Written request A: According to the passage about the album's lyrics, which two subjects do many of the album's songs talk about?
Written request B: Copy the passage about the album's lyrics word for word, from "There's an interesting" to "is) and wine.".

Text section:
┄┄┄┄┄┄┄┄┄┄┄┄┄┄┄┄┄┄┄┄
There's an interesting progression of verb tenses in "A Sign from Me to You." The first chorus has the line "I try so hard to prove that I have changed my ways," and the second chorus changes it to "I tried so hard to prove that I have changed my ways." I haven't really looked into this yet either.
It struck me that many of the songs on the album contain similar sort of themes (if "themes" is the right word to describe it). Basically, a lot of the songs talk about songs (sometimes breaking the fourth wall, or whatever the sonic equivalent is) and wine.
As far as songs, you have "This is a song written exclusively for me" in "Exclusively for Me," "Funny how the only song I could ever write for you / Is when you said you finally had enough" in "How Wrong Can One Man Be," and "Now that we've written this song / How could we dare to be wrong" in "How Could We Dare to Be Wrong."
And as for wine: "So don't you worry, I'm here for the day / With a bottle of wine on my knee" in "I Want Some More," "Hey, I said, 'Darling, it seems a waste of time / Hey, all we do is sit and drink our Spanish wine'" in "Andorra," and "Take me up, fill my cup with your wine" in "How Could We Dare to Be Wrong."
I think there's also a not insignificant number of references to remembering and summer, which seems a natural extension of Zombies themes, but I'll save that for later.
┄┄┄┄┄┄┄┄┄┄┄┄┄┄┄┄┄┄┄┄
Data provided:
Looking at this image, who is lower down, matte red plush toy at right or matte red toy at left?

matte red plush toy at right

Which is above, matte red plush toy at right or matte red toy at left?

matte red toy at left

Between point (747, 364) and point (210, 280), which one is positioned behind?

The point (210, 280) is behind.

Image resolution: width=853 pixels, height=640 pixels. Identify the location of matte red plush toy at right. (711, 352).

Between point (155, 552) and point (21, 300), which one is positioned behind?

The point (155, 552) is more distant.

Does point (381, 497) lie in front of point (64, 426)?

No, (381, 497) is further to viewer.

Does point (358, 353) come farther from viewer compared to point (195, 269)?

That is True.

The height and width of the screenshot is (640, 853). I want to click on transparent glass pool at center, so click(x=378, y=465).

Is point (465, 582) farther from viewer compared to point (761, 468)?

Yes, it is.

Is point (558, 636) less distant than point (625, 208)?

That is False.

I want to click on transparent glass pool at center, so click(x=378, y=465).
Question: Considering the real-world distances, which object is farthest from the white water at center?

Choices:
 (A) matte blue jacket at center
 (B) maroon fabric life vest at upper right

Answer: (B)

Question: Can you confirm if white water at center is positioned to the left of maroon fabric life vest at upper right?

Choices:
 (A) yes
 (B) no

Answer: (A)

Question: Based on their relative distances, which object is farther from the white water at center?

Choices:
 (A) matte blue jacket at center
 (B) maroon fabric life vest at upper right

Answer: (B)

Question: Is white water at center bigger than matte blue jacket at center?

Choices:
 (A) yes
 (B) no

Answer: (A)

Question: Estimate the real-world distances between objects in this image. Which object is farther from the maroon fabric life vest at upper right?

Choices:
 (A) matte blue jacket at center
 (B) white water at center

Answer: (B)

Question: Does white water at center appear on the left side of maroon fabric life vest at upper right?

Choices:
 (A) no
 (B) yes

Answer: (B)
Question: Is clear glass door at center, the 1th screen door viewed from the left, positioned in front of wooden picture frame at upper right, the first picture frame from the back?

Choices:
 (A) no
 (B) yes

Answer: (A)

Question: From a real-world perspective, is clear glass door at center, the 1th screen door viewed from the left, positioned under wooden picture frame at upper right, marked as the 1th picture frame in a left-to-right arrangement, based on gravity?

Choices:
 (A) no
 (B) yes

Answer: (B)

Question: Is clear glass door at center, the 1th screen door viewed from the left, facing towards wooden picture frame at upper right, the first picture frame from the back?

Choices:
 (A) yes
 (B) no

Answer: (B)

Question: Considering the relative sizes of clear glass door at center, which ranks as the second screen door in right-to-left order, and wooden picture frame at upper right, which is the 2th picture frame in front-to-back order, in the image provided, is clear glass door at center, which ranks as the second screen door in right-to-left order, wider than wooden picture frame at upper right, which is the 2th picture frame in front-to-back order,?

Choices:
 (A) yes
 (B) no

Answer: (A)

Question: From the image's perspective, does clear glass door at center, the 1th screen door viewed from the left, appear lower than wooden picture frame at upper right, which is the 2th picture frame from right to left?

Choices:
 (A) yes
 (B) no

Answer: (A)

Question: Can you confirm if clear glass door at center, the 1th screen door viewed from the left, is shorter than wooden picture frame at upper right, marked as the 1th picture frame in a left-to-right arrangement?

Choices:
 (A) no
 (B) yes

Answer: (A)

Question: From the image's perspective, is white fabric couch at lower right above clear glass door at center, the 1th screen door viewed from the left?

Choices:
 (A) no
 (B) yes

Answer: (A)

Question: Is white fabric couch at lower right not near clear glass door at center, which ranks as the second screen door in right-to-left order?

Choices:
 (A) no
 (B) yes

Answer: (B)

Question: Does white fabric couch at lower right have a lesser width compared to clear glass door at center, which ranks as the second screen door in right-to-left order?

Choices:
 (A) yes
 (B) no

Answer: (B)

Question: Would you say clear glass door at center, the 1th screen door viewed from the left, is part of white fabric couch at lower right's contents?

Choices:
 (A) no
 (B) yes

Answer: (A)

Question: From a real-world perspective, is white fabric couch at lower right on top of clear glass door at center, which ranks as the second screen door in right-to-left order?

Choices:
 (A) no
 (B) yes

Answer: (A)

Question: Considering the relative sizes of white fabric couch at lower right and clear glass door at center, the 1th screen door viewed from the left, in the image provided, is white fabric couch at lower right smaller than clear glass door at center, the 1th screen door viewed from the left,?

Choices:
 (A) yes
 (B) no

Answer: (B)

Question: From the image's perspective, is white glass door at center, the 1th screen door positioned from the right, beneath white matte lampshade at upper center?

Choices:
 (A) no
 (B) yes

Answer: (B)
┄┄┄┄┄┄┄┄┄┄┄┄┄┄┄┄┄┄┄┄
Complete response A: Songs and wine.

Complete response B:
There's an interesting progression of verb tenses in "A Sign from Me to You." The first chorus has the line "I try so hard to prove that I have changed my ways," and the second chorus changes it to "I tried so hard to prove that I have changed my ways." I haven't really looked into this yet either.
It struck me that many of the songs on the album contain similar sort of themes (if "themes" is the right word to describe it). Basically, a lot of the songs talk about songs (sometimes breaking the fourth wall, or whatever the sonic equivalent is) and wine.